In California, Arnold Schwarzenegger lost a bid to issue pension bonds on the state level without voter approval when he was governor. But for most local governments, voter approval is not needed to issue the bonds because of their unique structure.

The bonds have worked out for some municipalities. Los Angeles County, for instance, issued $2.1 billion in pension bonds in 1994 that was promptly invested. In the boom years of the 1990s the value of the bonds shot up more than enough to pay off the cost of issuing them. But the current county treasurer, Marc Saladino, would never think of using them again.

“It’s only by the grace of God that the deal worked out for us,” Saladino said.

Many local governments have been willing to roll the dice because they have found themselves so far behind in funding retirement benefits for their employees.
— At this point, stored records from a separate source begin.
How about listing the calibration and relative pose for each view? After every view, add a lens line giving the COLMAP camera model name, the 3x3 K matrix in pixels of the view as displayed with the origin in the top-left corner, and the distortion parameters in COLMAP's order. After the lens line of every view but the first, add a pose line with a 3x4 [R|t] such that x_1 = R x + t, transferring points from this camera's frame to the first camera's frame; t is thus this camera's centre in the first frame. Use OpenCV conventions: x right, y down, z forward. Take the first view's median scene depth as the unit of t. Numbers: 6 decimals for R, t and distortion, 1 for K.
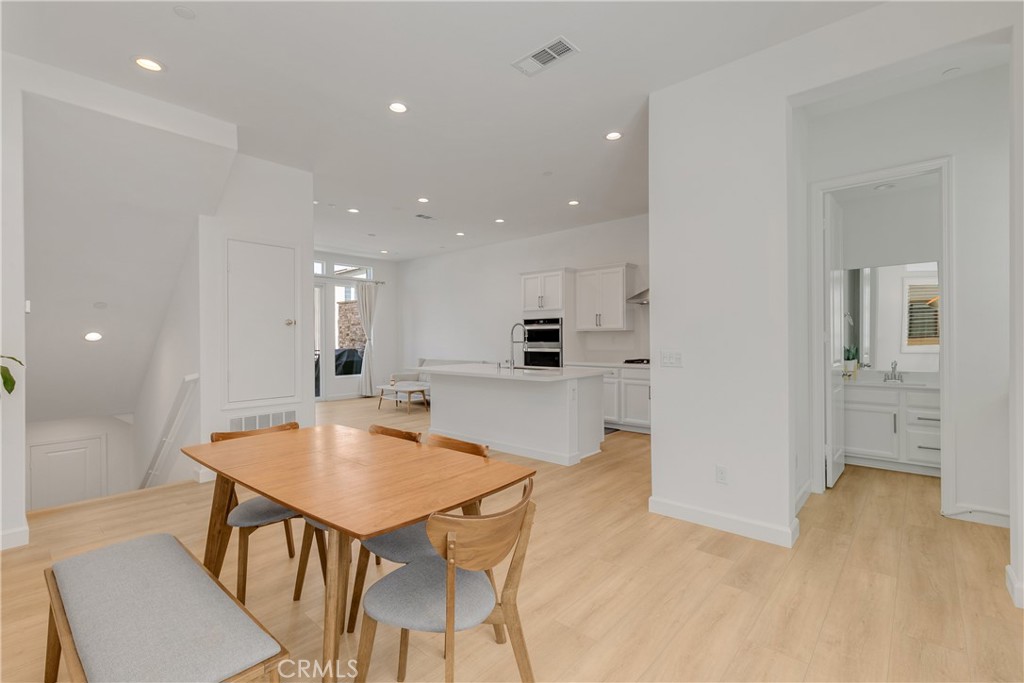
lens RADIAL K [[455.4, 0, 512.3], [0, 455.4, 338.8], [0, 0, 1]] dist [-0.000618, 0.000124]
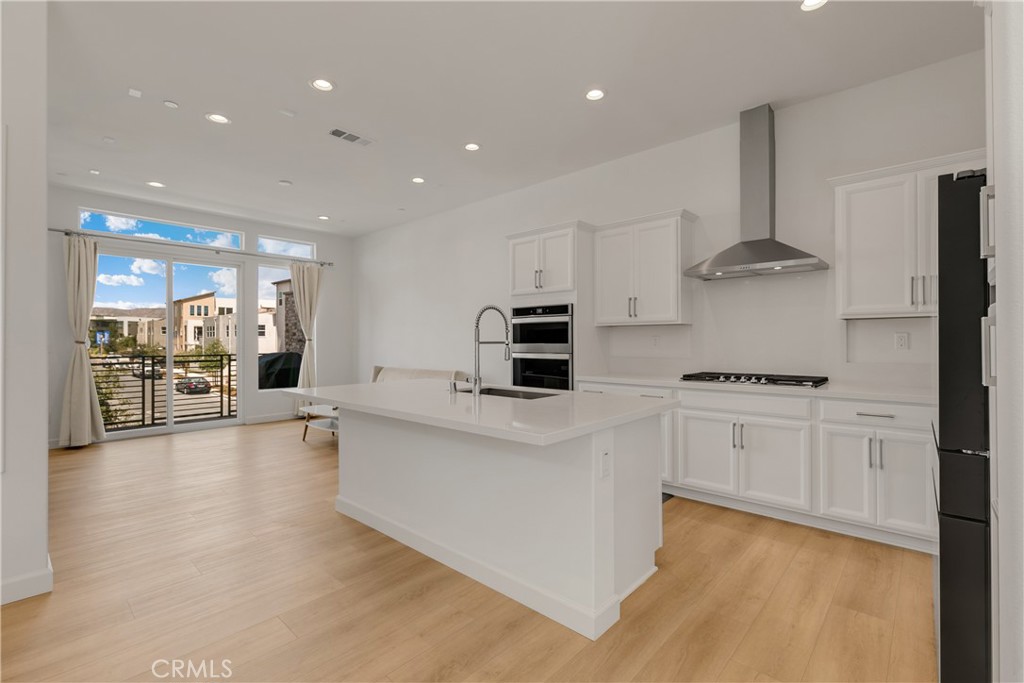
lens RADIAL K [[457.2, 0, 513.6], [0, 457.2, 339.0], [0, 0, 1]] dist [-0.000707, -0.000024]
pose [[0.999960, 0.002251, -0.008690, 0.034623], [-0.002300, 0.999982, -0.005628, 0.004885], [0.008678, 0.005648, 0.999946, 0.381062]]
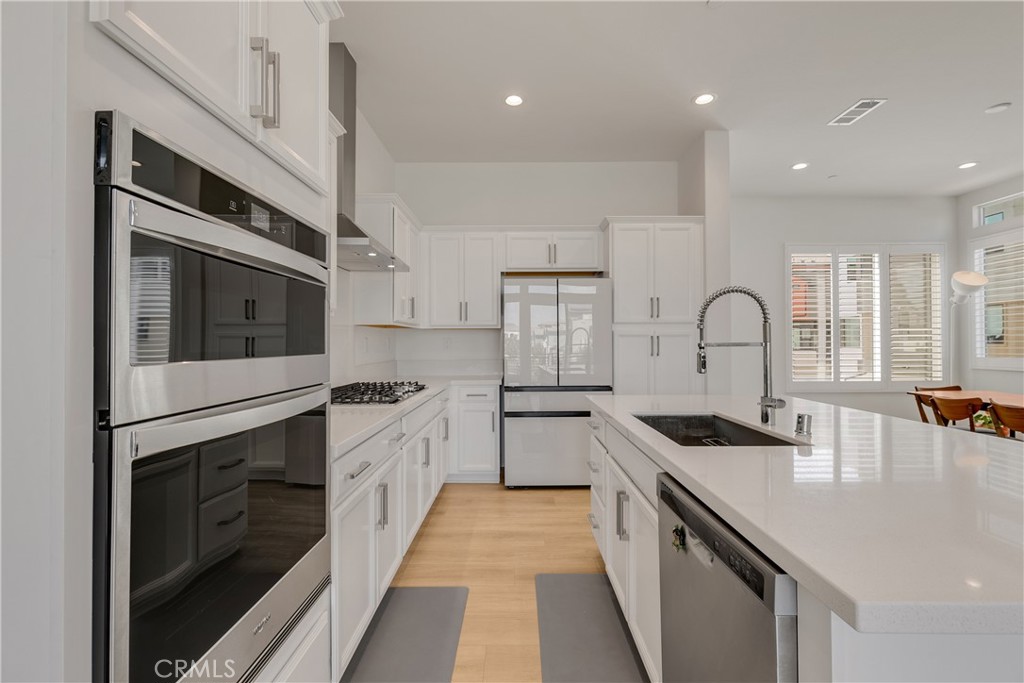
lens RADIAL K [[455.4, 0, 512.3], [0, 455.4, 338.8], [0, 0, 1]] dist [-0.000618, 0.000124]
pose [[-0.662267, 0.016180, 0.749093, -0.100031], [0.010713, 0.999869, -0.012125, 0.003738], [-0.749191, -0.000005, -0.662354, 1.064983]]
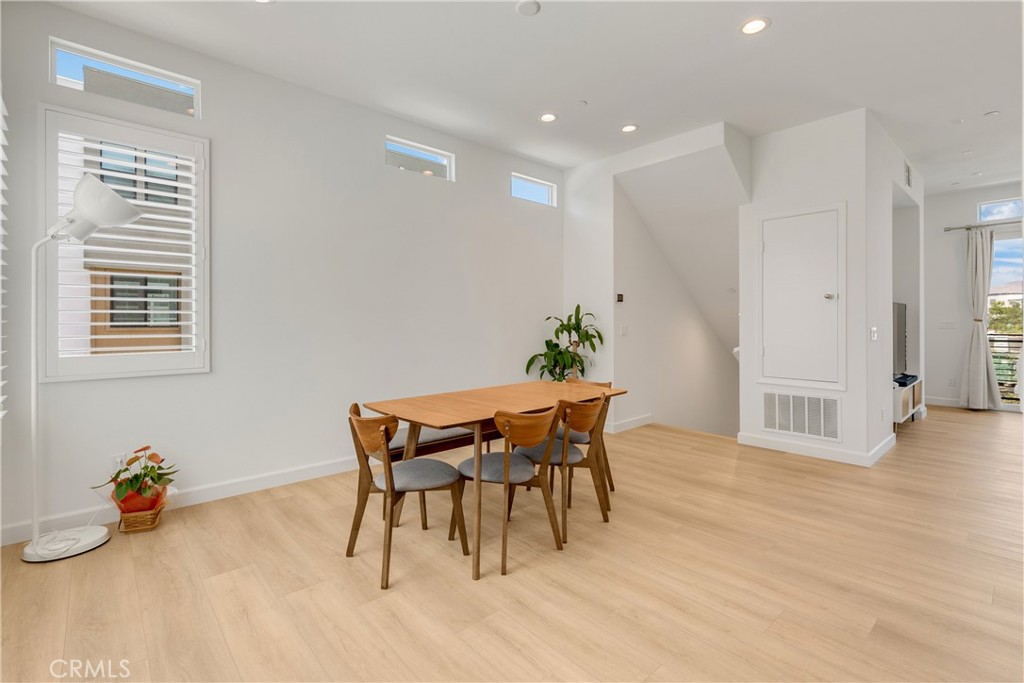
lens RADIAL K [[463.7, 0, 510.3], [0, 463.7, 320.5], [0, 0, 1]] dist [0.000351, 0.000202]
pose [[-0.114434, 0.002762, -0.993427, 0.311403], [0.002759, 0.999993, 0.002463, 0.003652], [0.993427, -0.002459, -0.114441, 0.338104]]
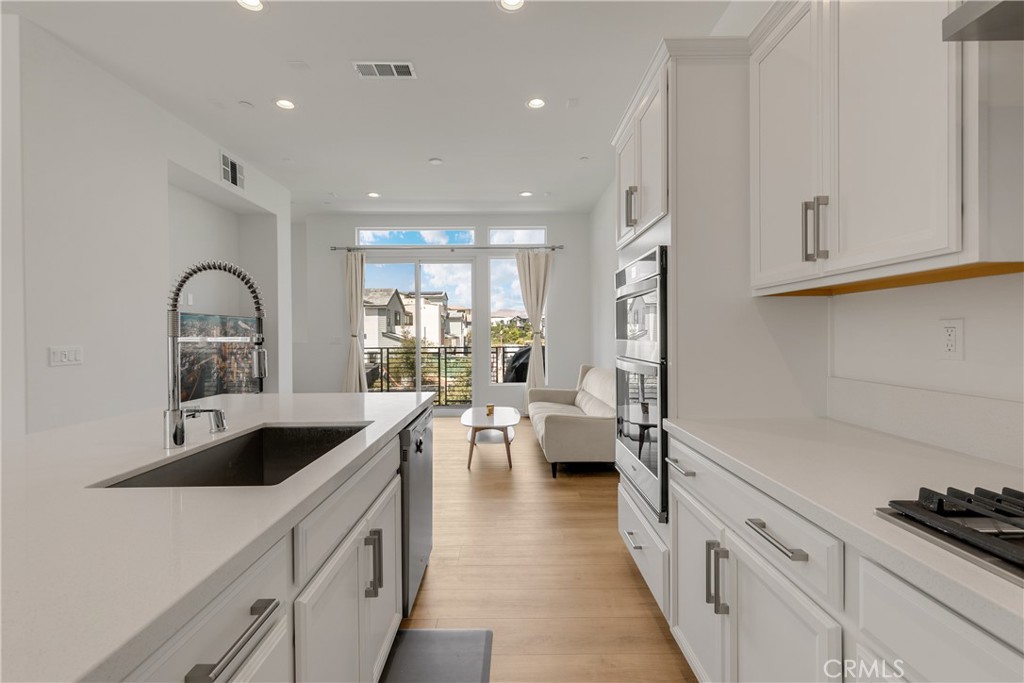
lens RADIAL K [[455.4, 0, 512.3], [0, 455.4, 338.8], [0, 0, 1]] dist [-0.000618, 0.000124]
pose [[0.667635, 0.009167, -0.744432, 0.242734], [-0.000770, 0.999932, 0.011622, 0.002765], [0.744488, -0.007185, 0.667597, 0.761197]]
The pension plan for California public school teachers currently has only 72% of the money that it estimates it will need to pay for the retirement benefits of the state’s teachers, down from 90% in 2007, according to the Pew Center on the States. It is doing better than other states, such as Illinois, where the teachers’ fund has only 48% of the money it will need, down from 63% before the financial crisis.

In Illinois, the state has struggled even to make the ongoing payments to the fund, much less make up the shortfall. For the last two years the state has issued billions of dollars of pension bonds just to pay the immediate contribution to the pension fund.

The state will shell out $1.6 billion — or 5% of the state’s entire annual budget — just to pay off the interest on its pension bonds issued over the last decade, according to the Illinois Civic Federation. The bonds were issued with the hope of increasing the funding level of the pension fund, but that level has actually dropped.

“The intoxicating attraction of being able to borrow instead of making cuts in the budget is wiped out when you look at the costs in future years,” said Lawrence Massal, CEO of the civic federation.

In Oakland, the proposed pension bonds would help make up the shortfall in a fund for retired police and firefighters — benefits the city does not think it can reduce. If the bonds are issued the city will be able to breathe easily, but not for long.

Critics of the bonds say that municipalities are better off paying pension costs as they arise.

Doty, the municipal finance advisor, said municipalities often turn to pension bonds to avoid dealing with problems created decades ago.

“They really should have been paying all along, that’s really the bottom line,” Doty said. “Now there is an unwillingness to make the hard decisions. So instead they penalize future taxpayers.”